# [Problem description]
Each line of the entries that mentions the string "Right" needs to be reported.

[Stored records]
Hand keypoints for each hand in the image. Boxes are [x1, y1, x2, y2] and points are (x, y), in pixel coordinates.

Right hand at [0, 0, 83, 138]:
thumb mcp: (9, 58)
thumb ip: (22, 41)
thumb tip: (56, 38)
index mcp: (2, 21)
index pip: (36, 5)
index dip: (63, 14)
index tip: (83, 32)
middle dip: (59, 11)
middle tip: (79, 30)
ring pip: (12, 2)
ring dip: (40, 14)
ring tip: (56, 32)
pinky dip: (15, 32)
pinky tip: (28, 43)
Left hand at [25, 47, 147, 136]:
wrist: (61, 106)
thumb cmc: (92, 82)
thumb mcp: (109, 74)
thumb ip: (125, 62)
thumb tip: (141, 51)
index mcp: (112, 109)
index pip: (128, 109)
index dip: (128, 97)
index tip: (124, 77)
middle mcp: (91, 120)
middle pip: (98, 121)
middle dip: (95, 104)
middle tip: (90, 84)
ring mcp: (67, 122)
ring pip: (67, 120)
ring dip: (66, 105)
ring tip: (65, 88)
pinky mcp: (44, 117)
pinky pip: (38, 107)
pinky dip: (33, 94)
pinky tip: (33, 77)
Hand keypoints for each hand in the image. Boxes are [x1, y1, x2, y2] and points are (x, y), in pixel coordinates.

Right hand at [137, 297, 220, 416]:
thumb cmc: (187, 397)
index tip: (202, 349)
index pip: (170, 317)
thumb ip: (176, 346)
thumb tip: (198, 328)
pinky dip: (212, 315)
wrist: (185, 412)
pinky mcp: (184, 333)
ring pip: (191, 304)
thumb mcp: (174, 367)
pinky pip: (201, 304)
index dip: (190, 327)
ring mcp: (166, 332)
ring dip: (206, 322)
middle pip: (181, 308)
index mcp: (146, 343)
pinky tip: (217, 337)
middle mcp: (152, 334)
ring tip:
...
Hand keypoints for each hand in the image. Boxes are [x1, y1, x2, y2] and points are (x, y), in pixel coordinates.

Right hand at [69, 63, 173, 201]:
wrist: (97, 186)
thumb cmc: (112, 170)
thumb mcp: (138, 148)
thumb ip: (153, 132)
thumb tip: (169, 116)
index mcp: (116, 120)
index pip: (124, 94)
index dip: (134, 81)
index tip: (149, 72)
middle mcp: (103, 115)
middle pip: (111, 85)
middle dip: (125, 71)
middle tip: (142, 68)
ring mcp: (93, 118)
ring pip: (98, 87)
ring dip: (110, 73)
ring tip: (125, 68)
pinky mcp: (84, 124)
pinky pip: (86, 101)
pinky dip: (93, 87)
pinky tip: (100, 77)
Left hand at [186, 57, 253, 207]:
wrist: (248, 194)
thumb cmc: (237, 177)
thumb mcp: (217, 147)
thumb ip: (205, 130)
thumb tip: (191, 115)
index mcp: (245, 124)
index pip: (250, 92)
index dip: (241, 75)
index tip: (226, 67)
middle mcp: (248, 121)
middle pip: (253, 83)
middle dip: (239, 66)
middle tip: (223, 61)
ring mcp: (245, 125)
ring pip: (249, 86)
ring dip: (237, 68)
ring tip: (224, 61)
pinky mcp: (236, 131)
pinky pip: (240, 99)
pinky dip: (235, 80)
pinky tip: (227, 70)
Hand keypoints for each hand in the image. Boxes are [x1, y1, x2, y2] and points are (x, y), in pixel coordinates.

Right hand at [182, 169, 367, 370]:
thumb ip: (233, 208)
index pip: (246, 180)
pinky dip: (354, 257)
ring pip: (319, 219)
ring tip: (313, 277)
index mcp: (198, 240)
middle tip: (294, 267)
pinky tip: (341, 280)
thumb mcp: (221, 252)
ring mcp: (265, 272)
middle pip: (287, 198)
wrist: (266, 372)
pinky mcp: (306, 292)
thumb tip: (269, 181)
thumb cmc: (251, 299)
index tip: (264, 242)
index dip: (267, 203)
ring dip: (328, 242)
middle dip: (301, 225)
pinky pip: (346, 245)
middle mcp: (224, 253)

# [Finished exercise]
Right hand at [0, 0, 83, 138]:
Right hand at [137, 297, 220, 416]:
Right hand at [69, 63, 173, 201]:
Right hand at [182, 169, 367, 370]:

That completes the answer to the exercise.